DoubleCloud is a newly developed data platform that helps a business build an end-to-end modern data stack and sub-second data analytics functions with fully managed open source technologies, like ClickHouse (for analytical processing) and Apache Kafka (for data streaming).  

Neutral, secure and privacy-compliant 

VP of product at customer data platform company BlueConic Michele Szabocsik agrees with many of the sentiments expressed here so far. She points out that a data clean room should provide a “neutral, secure and privacy-compliant environment” to facilitate customer data sharing between two or more parties without revealing PII data across parties.  

“It’s especially valuable when two parties have a direct relationship with one another. For example a consumer goods manufacturer and a retailer that sells its products, a publisher and an advertiser that buys ads to target its audience, or a financial institution that offers a rewards credit card in partnership with an airline, hotel chain or retail company,” clarifies Szabocsik. 

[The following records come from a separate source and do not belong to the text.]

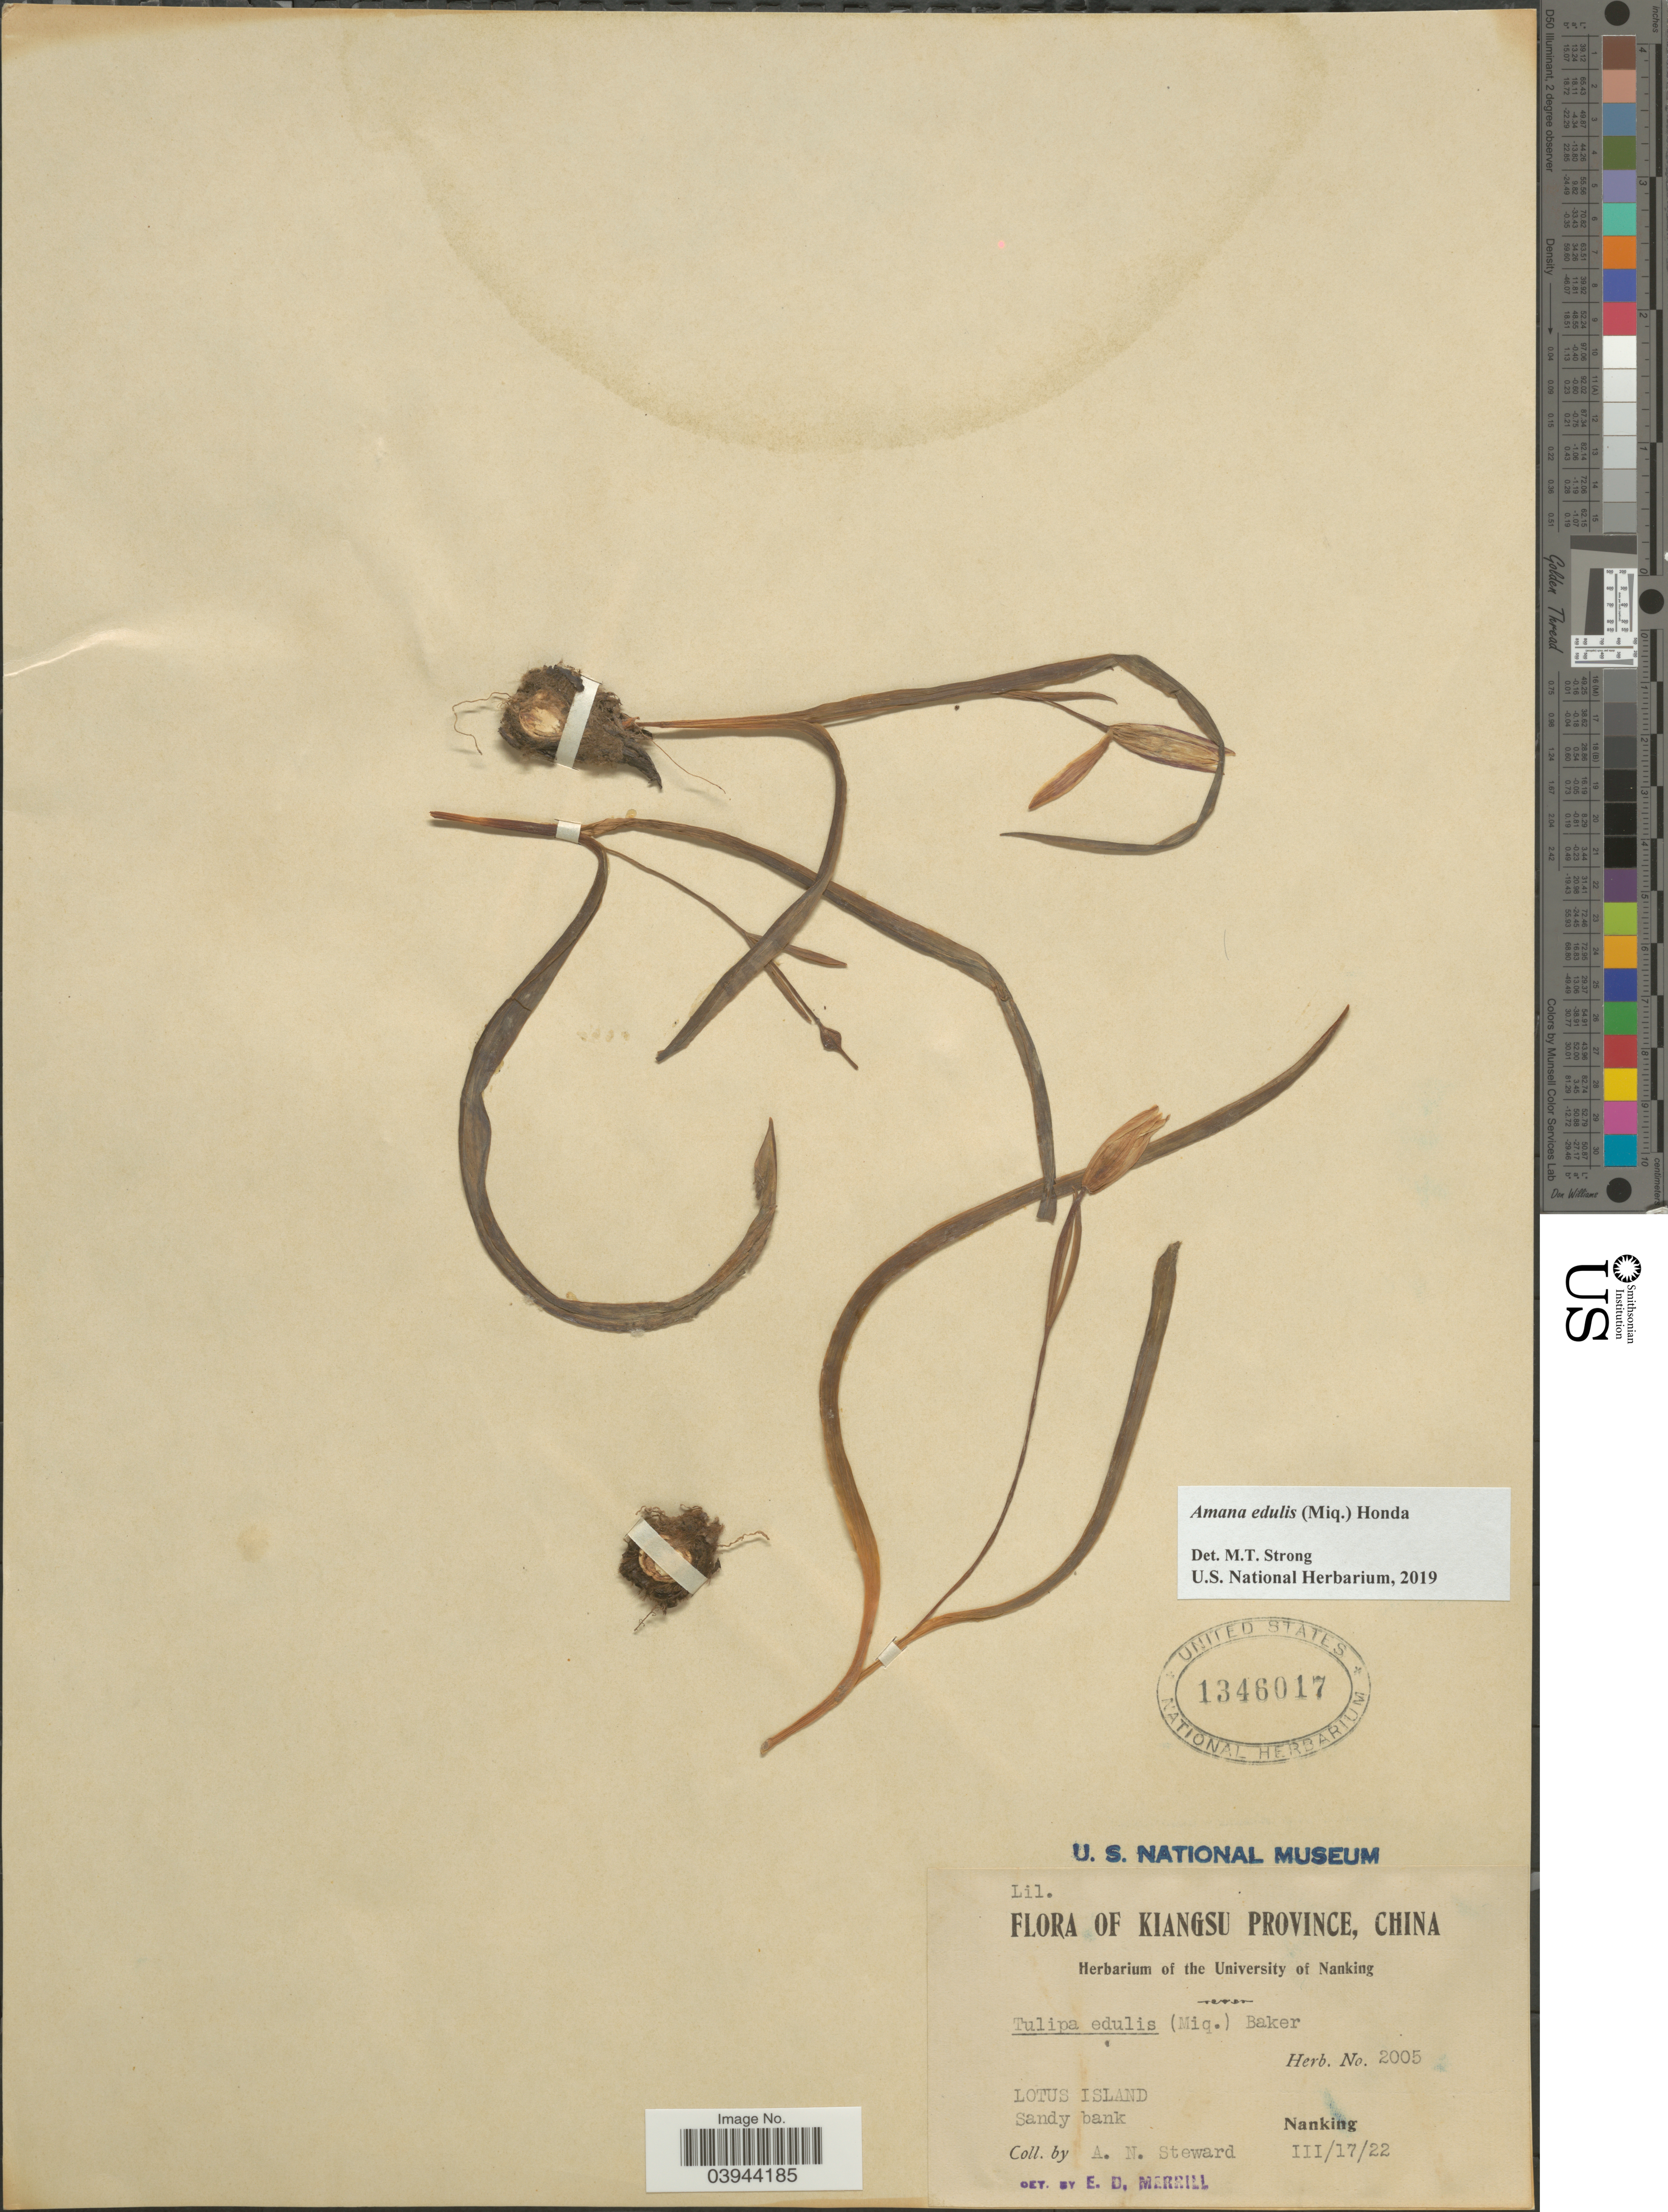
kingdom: Plantae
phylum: Tracheophyta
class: Liliopsida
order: Liliales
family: Liliaceae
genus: Amana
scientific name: Amana edulis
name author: (Miq.) Honda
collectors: A. N. Steward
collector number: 2005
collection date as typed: Transcribed d/m/y: 17/3/22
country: China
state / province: Jiangsu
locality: Kiangsu Province. Lotus Island. Nanking.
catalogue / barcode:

I’d urge brands and publishers investing in a clean room to do their due diligence – Michele Szabocsik, Blueconic 

Even in a world without third-party cookies, data clean rooms enable privacy-compliant second party data sharing between multiple parties so they can: 

  • Uncover actionable insights about shared customers and audiences 
  • Measure marketing and advertising campaign impact on a shared audience 
  • Activate valuable audiences that would have otherwise been undiscoverable 

 “But it’s the ‘what’ and the ‘how’ in that last point about activation that may have privacy regulators raising their eyebrows and re-opening the books on GDPR, CCPA, and the like,” Szabocsik continues. “With privacy-related fines ramping up in the US and Europe over the last year, I’d urge brands and publishers investing in a clean room to do their due diligence. 

“Questions start to arise when shared audiences are built inside a clean room by combining customer data sets from two different parties for the purposes of directly targeting those audiences with a marketing or advertising message, but in the absence of individual consent across both parties.” 

Even if the PII data is never revealed in the clean room or shared across parties, the BlueConic team advises that the shared audience output is still a product of matching unique customer IDs across parties – and Szabocsik highlights the fact that such practices raise questions like: 

  • Is shared audience activation directly from a data clean room just a data management platform by another name? 
  • Does it violate the intent of consumer privacy laws such as GDPR, CCPA and others that require explicit consent to target an individual based on their personal information? 
  • If you have consent to directly target the individuals that make up the shared audience, then why not just enrich the customer records in your first party data set and bypass the need for a data clean room altogether? 

“A more privacy-compliant alternative is to use a model-based approach to activation. So for example, rather than directly targeting the shared audiences built in the clean room, brands and publishers could develop rich lookalike models based on those shared audiences and then apply those models to their consented, first party data for targeted activation,” concludes Szabocsik. 

Data clean rooms allow businesses to easily collaborate with their customers and partners – Steve Sobel, Databricks

Cleaning up on clean rooms 

Asking the tech industry at this precise point in time to detail its thoughts on data clean rooms appears to have been a very appropriate and pertinent discussion point. Not only do we have data marketplace specialists positively championing the use of this technology, we also have data-centric cloud players showcasing their data collaboration prowess. There is also an expansive universe of data management and data analytics vendors also making sure they have skin in the game. 

We can expect the identity platform specialists to help further this discussion as we now lock down any cracks or fissures that might have developed in what is still version 1.0 of this technology’s total base of iteration. Data clean rooms are here and the cleaning staff are currently mop in hand – now, please wash your hands.